So, on Sunday I looked ahead at the week ahead of me and realized we had something planned very single night this week. I even had to decline a ladies night out with some friends because we were so booked up! Some of the obligations were enjoyable, some not so much. I looked ahead with mixed overwhelmedness (yeah I know it isn't a word, but it works) and with awe that we could be so busy. Such a far cry from our Crossville days!
However, I have been reading a book for my book club (one of those scheduled events) called "Receiving the Day." It is about the Christian practices that help us understand time and enjoy the fullness of the time God has given us. I thought this was a bit ironic to read during a week where time seemed to be taking over my life and dictating what I was to do. However, God sought to teach me a lesson in His sovereignty in my life and over time.
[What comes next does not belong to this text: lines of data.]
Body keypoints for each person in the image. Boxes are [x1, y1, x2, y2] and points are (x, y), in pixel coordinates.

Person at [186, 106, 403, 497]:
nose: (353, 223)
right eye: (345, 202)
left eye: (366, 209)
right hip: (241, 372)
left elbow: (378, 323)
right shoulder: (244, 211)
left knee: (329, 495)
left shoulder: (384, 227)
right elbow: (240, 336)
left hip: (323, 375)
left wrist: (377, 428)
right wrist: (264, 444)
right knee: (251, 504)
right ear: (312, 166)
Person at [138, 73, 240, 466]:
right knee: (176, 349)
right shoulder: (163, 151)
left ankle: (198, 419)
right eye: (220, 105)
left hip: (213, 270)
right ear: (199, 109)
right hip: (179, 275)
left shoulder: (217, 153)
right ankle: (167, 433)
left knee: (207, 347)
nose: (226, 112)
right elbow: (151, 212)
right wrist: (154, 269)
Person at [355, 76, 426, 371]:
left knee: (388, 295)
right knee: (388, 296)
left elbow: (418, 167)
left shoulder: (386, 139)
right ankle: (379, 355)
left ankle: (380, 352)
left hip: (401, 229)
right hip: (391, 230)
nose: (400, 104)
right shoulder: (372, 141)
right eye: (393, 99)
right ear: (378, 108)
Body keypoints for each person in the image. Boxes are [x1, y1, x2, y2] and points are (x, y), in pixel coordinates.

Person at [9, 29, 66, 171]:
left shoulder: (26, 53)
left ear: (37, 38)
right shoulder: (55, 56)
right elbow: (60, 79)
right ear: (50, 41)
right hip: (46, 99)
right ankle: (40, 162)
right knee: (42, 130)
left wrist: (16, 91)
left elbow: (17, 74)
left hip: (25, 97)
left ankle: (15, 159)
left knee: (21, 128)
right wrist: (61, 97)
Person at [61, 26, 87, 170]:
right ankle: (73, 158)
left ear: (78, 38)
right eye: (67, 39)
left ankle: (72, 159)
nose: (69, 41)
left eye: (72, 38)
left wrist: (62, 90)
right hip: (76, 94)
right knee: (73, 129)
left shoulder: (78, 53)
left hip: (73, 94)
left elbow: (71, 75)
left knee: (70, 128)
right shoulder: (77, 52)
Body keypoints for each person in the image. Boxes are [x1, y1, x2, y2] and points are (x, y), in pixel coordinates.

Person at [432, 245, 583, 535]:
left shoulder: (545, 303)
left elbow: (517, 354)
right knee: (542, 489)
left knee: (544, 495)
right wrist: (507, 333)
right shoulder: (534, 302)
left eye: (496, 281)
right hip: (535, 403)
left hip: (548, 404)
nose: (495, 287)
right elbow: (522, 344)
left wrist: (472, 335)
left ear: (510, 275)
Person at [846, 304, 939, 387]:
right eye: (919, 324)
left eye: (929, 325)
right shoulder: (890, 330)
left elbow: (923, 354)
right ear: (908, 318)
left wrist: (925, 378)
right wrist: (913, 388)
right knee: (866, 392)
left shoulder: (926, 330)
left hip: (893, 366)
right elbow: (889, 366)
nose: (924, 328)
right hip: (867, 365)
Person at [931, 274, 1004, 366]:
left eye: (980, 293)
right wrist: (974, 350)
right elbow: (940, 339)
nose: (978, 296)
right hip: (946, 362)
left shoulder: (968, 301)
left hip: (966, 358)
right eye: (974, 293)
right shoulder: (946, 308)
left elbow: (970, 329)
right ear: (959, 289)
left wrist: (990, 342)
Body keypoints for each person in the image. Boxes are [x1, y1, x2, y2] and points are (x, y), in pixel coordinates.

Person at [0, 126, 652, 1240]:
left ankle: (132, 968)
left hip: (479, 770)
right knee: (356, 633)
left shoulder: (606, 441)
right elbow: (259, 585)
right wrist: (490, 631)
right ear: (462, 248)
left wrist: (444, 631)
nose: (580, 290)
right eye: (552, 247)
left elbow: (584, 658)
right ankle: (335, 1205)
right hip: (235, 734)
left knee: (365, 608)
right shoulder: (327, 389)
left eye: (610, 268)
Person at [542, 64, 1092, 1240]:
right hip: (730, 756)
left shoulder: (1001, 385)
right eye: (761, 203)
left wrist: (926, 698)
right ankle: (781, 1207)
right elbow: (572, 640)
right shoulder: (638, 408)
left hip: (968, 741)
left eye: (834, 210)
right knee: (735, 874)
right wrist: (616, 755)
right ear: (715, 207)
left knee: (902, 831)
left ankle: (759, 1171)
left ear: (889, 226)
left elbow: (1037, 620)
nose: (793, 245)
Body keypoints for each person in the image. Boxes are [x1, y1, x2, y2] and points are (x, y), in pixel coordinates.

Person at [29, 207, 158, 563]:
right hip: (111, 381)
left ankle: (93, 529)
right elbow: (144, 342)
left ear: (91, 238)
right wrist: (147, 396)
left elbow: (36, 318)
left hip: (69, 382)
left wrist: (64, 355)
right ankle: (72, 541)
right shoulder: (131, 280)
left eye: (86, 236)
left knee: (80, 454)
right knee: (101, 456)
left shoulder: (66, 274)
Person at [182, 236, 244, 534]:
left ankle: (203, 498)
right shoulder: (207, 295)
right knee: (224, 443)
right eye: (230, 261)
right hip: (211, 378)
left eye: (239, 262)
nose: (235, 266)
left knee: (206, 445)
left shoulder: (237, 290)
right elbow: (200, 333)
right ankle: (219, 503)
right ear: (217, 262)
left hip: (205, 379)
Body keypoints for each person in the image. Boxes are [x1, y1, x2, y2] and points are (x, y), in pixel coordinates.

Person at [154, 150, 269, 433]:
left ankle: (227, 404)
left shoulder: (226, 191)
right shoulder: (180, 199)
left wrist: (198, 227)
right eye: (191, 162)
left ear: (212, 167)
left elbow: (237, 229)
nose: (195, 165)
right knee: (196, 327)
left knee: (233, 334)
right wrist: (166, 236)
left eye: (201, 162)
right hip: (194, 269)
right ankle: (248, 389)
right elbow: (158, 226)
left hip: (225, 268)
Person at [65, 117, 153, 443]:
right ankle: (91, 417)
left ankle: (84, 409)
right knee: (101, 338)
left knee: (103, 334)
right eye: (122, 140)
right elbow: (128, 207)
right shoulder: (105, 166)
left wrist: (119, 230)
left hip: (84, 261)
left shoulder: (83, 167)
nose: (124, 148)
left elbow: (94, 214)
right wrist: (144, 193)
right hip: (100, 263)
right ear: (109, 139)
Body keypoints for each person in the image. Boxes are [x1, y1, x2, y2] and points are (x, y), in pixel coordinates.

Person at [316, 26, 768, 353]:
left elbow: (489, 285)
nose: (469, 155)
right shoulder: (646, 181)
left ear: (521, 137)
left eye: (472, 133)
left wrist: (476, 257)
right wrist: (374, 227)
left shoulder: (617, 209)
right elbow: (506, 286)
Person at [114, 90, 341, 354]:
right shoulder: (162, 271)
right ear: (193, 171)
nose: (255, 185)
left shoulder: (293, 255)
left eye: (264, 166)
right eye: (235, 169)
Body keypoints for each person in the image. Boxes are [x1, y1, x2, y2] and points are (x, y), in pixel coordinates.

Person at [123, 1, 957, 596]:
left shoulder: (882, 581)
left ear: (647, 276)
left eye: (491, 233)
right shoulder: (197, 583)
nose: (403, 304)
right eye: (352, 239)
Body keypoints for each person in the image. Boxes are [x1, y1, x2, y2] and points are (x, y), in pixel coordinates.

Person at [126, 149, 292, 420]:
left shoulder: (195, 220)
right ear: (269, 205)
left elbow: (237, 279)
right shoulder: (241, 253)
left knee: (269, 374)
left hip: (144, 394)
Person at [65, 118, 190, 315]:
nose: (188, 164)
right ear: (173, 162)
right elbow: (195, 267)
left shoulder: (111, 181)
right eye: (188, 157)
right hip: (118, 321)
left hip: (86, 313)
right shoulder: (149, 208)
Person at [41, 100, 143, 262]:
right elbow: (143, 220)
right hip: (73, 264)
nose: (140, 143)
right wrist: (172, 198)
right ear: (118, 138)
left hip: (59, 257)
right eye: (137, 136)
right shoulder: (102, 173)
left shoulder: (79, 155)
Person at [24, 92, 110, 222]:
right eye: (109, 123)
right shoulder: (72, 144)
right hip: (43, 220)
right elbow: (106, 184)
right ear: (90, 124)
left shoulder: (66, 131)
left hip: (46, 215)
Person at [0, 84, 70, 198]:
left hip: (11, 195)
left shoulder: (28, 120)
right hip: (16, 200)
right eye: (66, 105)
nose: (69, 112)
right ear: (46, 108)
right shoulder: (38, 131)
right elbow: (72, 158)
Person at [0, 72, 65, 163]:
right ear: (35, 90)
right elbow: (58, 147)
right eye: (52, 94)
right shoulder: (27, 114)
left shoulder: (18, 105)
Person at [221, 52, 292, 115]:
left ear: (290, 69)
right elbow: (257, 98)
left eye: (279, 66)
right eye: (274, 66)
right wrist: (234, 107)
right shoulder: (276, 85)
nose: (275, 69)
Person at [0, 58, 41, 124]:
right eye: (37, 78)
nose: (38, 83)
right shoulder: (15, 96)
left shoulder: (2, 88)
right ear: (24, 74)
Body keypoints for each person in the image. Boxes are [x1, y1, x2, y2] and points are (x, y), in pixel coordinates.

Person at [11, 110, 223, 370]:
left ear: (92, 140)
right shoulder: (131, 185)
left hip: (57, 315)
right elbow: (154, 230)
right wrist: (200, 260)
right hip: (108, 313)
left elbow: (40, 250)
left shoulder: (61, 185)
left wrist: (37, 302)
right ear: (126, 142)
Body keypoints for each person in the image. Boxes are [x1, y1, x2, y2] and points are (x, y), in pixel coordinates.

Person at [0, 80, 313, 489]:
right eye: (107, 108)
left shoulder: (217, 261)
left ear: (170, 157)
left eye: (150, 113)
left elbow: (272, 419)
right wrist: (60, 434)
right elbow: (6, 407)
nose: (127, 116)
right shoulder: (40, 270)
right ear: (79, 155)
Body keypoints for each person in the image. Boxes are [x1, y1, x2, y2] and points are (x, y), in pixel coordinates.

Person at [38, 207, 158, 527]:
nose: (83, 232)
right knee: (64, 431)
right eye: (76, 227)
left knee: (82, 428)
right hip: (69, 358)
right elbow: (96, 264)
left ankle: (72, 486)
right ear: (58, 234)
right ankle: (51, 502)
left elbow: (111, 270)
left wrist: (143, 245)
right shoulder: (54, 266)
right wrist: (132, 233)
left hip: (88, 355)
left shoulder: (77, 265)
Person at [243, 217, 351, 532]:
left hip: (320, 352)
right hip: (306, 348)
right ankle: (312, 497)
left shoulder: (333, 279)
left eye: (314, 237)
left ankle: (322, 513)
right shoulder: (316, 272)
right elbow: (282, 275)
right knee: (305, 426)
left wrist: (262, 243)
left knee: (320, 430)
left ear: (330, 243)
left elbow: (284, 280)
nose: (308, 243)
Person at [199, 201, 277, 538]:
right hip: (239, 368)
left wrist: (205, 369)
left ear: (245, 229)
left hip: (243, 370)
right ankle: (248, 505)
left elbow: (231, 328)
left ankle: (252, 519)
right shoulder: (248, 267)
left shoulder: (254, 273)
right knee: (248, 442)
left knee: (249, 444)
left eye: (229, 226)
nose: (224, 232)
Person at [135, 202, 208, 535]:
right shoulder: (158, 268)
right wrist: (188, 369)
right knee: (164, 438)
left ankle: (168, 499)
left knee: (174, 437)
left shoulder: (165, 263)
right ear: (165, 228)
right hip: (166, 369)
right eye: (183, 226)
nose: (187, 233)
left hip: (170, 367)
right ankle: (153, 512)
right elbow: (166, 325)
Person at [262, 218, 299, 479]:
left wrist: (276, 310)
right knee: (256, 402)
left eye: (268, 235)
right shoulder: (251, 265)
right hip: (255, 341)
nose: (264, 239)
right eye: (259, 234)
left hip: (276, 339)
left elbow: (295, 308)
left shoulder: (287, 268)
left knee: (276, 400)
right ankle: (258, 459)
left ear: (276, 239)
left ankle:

Monday I got up, did my normal things, grocery shopping, made a meal for a friend, took a shower and then enjoyed a scheduled dinner with friends that are moving. It was nice, but the whole time I was trying to not think about the days of busyness ahead. Tuesday I woke up, planning to go to a MOPS park play date that afternoon and my book club that night. I fretted because I had to read 3 more chapters and didn't see how I could get it all done. That is when the buckets and sheets came in... Addie threw up! Buckets came out, sheets spread to catch what I missed. Nothing stops life like the good ole' stomach flu. She continued through out the day and into the night. I still couldn't leave my planning alone. I began planning who would get sick next, what Tim and I would have to do to make it through this with sick kids and sick ourselves...and so on!
Again, God teaches me, we haven't gotten sick yet, but poor Addie just got worse and worse. A crazy high fever, not eating, more horrid throwing up! She ended up in the ER by noon and is spending the night for observation tonight (that is why I am up). She is ok, nothing too serious, just really dehydrated and some side effect of this flu. Poor girl!
Any way, the rest of my week is now clear. Nothing is planned now. God is in complete control of all our days and just when we start to think we have it all planned out we discover that we don't have the first clue. In more ways than one I have learned the importance of surrendered time unto the Lord. I was reflecting that time is like money; as I know that all I have in assets is the Lord's to be given and taken as he pleases, so too is time. It is a gift, each day, each hour, each moment is the Lord's gift to me to be used so carefully. How incredibly presumptuous it is to schedule out a week, to expect the Lord to do as I plan. How wonderful it is that the Lord knows my "schedule" sees it is a wreck and intervenes on my behalf. However, I hope that he can leave out the buckets and sheets next time!
Psa. 139:16 "All the days ordained for me were written in your book before one of them came to be."
Prov. 16:9 "In his heart a man plans his course, but the LORD determines his steps."
Psa. 90:12 "Teach us to number our days aright, that we may gain a heart of wisdom."